10 Truths About Baby Sleep

Naps, colic, and schedules

6. A too-tired baby won't sleep well. Learn the signals of sleepiness. Once a baby is rubbing his eyes or yawning, he's overtired, says Elizabeth Pantley, author of The No-Cry Nap Solution. "I call it the volcano effect: If he doesn't get the nap, he erupts." Watch out, too, for the "micro-nap," that five-minute snooze Baby takes in your arms or while in the swing or car seat. "The first five minutes of a nap reduce feelings of sleepiness, but they don't rejuvenate your baby," Pantley says. "After this brief snooze, Baby is tired, but he can't fall asleep." And if he doesn't nap during the day, he won't sleep well at night.

7. There's no right way to nap. Your baby might end up taking two naps by the time she hits 3 to 4 months, or she could do three to four 45-minute naps until she's 9 or 10 months. Follow her lead or "you'll pay the price," says Marc Weissbluth, M.D., a Chicago pediatrician and author of Healthy Sleep Habits, Happy Child. Don't expect a younger child to follow a big sib's previous patterns.

8. Colicky babies find it hard to wind down. All babies cry; how can you tell if it's a colic thing?
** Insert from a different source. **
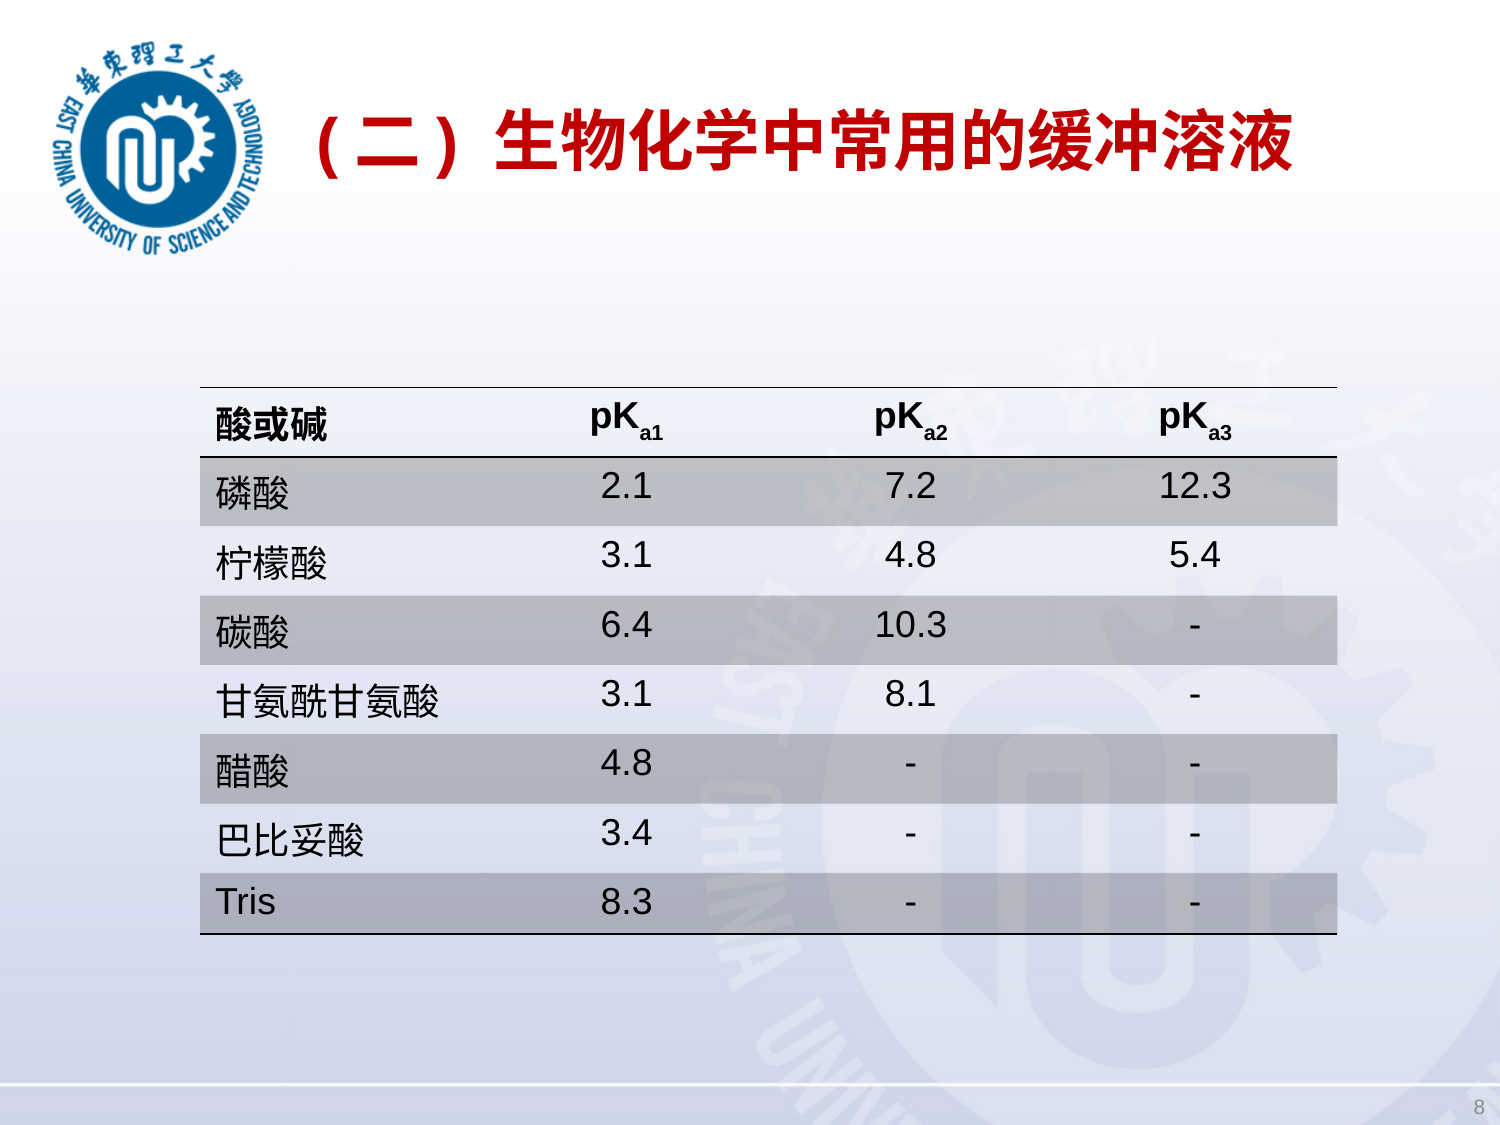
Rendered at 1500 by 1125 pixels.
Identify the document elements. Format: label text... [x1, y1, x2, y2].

Listen for crying that is loud and higher-pitched, and that follows the Rule of Three: It goes on for three hours a day, three days a week, for three consecutive weeks. On the bright side, colic usually goes away at 3 months. Until then, soothe Baby with swaddling, singing, and shushing.

9. It's good to surrender to Baby's schedule. Kate Clow's second daughter, Nora, was a great sleeper, but she woke up each day at 5 A.M. The mom from Chatham, New Jersey, tried putting her to bed later and changing nap times, but Nora remained an early bird. "What finally made it work was adjusting my own sleep schedule," she says. That meant no more staying up late doing laundry or checking email— and, thankfully, no more bleary-eyed mornings, either.

10. Even stellar sleepers run into snags. Your baby may sleep like a dream now, but don't be alarmed if that's no longer the case when he reaches developmental milestones such as pulling up to standing. Whatever you do, don't change the bedtime rules! Let your tot practice his new skills during the day so he's less apt to lie awake at night, trying them in his crib.